Excerpt.

——————

8

I am attempting to use Spark for a very simple use case: given a large set of files (90k) with device time-series data for millions of devices group all of the time-series reads for a given device into a single set of files (partition). For now let’s say we are targeting 100 partitions, and it is not critical that a given devices data shows up in the same output file, just the same partition.

Given this problem we’ve come up with two ways to do this - repartition then write or write with partitionBy applied to the Writer. The code for either of these is very simple:

repartition (hash column is added to ensure that comparison to partitionBy code below is one-to-one):


df = spark.read.format("xml") \
  .options(rowTag="DeviceData") \
  .load(file_path, schema=meter_data) \
  .withColumn("partition", hash(col("_DeviceName")).cast("Long") % num_partitions) \
  .repartition("partition") \
  .write.format("json") \
  .option("codec", "org.apache.hadoop.io.compress.GzipCodec") \
  .mode("overwrite") \
  .save(output_path)

partitionBy:


df = spark.read.format("xml") \
  .options(rowTag="DeviceData") \
  .load(file_path, schema=meter_data) \
  .withColumn("partition", hash(col("_DeviceName")).cast("Long") % num_partitions) \
  .write.format("json") \
  .partitionBy(“partition”) \
  .option("codec", "org.apache.hadoop.io.compress.GzipCodec") \
  .mode("overwrite") \
  .save(output_path)

In our testing repartition is 10x faster than partitionBy. Why is this?

Based on my understanding repartition will incur a shuffle which my Spark learnings have told me to try to avoid whenever possible. On the other hand, partitionBy (based on my understanding) only incurs an sort operation local to each node - no shuffle is needed. Am I misunderstanding something that is causing me to think partitionBy would be faster?

Alex Ott
  • 80,552
  • 8
  • 87
  • 132
Robin Zimmerman
  • 593
  • 1
  • 6
  • 17

2 Answers2

12

TLDR: Spark triggers a sort when you call partitionBy, and not a hash re-partitioning. This is why it is much slower in your case.

We can check that with a toy example:

spark.range(1000).withColumn("partition", 'id % 100)
    .repartition('partition).write.csv("/tmp/test.csv")

DAG 1

Don't pay attention to the grey stage, it is skipped because it was computed in a previous job.

Then, with partitionBy:

spark.range(1000).withColumn("partition", 'id % 100)
    .write.partitionBy("partition").csv("/tmp/test2.csv")

——————

Data to examine.
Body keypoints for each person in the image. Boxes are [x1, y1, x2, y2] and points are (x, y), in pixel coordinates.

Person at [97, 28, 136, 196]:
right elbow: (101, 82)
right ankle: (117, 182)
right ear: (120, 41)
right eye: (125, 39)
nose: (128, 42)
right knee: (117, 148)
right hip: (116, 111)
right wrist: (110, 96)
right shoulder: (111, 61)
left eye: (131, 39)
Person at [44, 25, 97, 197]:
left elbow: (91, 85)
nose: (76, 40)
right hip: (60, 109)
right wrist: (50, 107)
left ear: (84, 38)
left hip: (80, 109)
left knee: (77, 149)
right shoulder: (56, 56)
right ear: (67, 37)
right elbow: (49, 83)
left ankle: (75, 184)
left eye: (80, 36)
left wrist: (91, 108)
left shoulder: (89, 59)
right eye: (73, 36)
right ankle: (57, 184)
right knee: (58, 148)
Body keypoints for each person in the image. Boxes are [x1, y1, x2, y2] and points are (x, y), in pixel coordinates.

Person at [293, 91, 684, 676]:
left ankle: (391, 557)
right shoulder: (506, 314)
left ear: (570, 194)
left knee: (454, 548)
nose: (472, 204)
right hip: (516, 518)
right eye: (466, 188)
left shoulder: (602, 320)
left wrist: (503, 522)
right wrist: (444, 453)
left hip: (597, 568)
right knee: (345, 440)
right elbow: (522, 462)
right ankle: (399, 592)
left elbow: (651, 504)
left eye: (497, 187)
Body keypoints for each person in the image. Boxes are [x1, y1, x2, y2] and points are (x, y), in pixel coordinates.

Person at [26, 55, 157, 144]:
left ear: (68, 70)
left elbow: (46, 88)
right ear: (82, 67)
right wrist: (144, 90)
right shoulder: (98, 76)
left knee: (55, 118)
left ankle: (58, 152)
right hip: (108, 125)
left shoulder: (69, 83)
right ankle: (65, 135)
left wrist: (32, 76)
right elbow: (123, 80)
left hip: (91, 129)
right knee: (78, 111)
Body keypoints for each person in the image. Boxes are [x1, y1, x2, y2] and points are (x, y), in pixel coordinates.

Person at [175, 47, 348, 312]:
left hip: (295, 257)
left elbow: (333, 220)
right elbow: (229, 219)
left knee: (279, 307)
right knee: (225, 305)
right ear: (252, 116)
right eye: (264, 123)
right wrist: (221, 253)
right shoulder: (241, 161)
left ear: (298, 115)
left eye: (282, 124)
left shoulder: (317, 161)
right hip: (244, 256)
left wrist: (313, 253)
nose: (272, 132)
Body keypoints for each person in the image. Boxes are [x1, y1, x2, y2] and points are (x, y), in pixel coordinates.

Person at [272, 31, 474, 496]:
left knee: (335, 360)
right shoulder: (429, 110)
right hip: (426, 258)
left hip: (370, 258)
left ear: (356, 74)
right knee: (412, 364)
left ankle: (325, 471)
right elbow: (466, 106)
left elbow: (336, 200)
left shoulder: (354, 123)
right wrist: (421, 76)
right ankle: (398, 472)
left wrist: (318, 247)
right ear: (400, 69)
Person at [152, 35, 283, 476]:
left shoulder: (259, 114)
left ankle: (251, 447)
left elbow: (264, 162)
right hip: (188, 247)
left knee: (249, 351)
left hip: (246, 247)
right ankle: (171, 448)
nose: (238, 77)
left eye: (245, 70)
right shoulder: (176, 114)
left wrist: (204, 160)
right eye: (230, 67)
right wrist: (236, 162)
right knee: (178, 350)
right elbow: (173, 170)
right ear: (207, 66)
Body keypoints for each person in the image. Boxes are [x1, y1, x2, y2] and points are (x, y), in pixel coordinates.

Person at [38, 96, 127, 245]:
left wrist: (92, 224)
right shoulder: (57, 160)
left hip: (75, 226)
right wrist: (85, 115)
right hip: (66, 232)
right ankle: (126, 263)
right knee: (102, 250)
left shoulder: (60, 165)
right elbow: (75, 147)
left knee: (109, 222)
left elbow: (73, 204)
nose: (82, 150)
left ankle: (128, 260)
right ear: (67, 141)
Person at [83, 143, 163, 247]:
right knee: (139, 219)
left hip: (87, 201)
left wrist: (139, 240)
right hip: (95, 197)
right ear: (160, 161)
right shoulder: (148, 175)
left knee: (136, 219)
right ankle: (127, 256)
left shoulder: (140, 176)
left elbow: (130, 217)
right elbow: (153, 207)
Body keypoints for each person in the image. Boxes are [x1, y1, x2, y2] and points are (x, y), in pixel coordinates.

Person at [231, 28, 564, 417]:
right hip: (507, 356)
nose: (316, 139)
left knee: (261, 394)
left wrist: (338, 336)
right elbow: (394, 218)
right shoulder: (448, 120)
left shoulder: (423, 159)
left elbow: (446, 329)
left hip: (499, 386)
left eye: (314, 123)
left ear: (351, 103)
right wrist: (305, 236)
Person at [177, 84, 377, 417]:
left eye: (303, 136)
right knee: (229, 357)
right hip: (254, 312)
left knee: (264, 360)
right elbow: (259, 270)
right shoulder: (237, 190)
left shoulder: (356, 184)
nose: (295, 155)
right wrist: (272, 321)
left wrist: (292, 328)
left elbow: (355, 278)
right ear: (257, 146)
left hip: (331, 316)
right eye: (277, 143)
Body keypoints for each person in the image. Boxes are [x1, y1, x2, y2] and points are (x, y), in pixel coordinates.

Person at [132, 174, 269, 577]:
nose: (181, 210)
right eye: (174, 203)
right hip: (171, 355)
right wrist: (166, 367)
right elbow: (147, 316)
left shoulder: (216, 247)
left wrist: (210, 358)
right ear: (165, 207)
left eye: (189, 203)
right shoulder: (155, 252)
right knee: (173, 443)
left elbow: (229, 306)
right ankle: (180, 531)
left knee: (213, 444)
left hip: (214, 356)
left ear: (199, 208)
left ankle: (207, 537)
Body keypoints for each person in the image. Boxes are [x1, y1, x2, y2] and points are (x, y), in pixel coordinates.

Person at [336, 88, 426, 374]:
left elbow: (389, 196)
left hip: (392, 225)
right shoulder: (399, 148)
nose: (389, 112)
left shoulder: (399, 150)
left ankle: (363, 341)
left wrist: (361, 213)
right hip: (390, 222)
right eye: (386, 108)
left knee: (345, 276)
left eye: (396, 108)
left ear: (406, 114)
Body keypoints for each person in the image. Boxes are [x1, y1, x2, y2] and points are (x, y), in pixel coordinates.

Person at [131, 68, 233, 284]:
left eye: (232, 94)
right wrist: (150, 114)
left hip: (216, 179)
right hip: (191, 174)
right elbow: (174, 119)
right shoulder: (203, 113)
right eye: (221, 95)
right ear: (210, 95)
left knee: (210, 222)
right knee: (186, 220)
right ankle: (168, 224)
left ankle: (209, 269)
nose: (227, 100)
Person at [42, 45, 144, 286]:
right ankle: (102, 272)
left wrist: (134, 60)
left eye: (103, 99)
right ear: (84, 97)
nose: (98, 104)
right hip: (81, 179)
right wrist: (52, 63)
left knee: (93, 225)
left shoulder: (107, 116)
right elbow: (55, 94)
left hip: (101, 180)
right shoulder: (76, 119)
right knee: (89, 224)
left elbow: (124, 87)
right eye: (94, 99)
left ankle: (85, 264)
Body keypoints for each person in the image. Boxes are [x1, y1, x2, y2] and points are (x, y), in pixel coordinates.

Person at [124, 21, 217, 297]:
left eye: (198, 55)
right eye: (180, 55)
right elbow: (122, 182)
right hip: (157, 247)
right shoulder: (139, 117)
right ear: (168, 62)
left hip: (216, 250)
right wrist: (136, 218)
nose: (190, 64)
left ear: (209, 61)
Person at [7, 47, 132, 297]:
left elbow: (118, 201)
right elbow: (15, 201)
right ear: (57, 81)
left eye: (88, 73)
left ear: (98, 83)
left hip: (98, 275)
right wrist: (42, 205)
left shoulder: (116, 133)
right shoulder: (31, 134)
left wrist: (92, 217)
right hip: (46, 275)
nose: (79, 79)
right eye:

——————

Required work.
[1] Reproduce word for word the passage from the Spark partitioning thread that begins at the words "In our testing" and stops after "would be faster?".
[2] Render this sentence from the Spark partitioning thread in Spanish: "Don't pay attention to the grey stage, it is skipped because it was computed in a previous job."

Solutions to the tasks.
[1]
In our testing repartition is 10x faster than partitionBy. Why is this?

Based on my understanding repartition will incur a shuffle which my Spark learnings have told me to try to avoid whenever possible. On the other hand, partitionBy (based on my understanding) only incurs an sort operation local to each node - no shuffle is needed. Am I misunderstanding something that is causing me to think partitionBy would be faster?

[2] No prestes atención a la etapa gris; se omite porque se calculó en un trabajo anterior.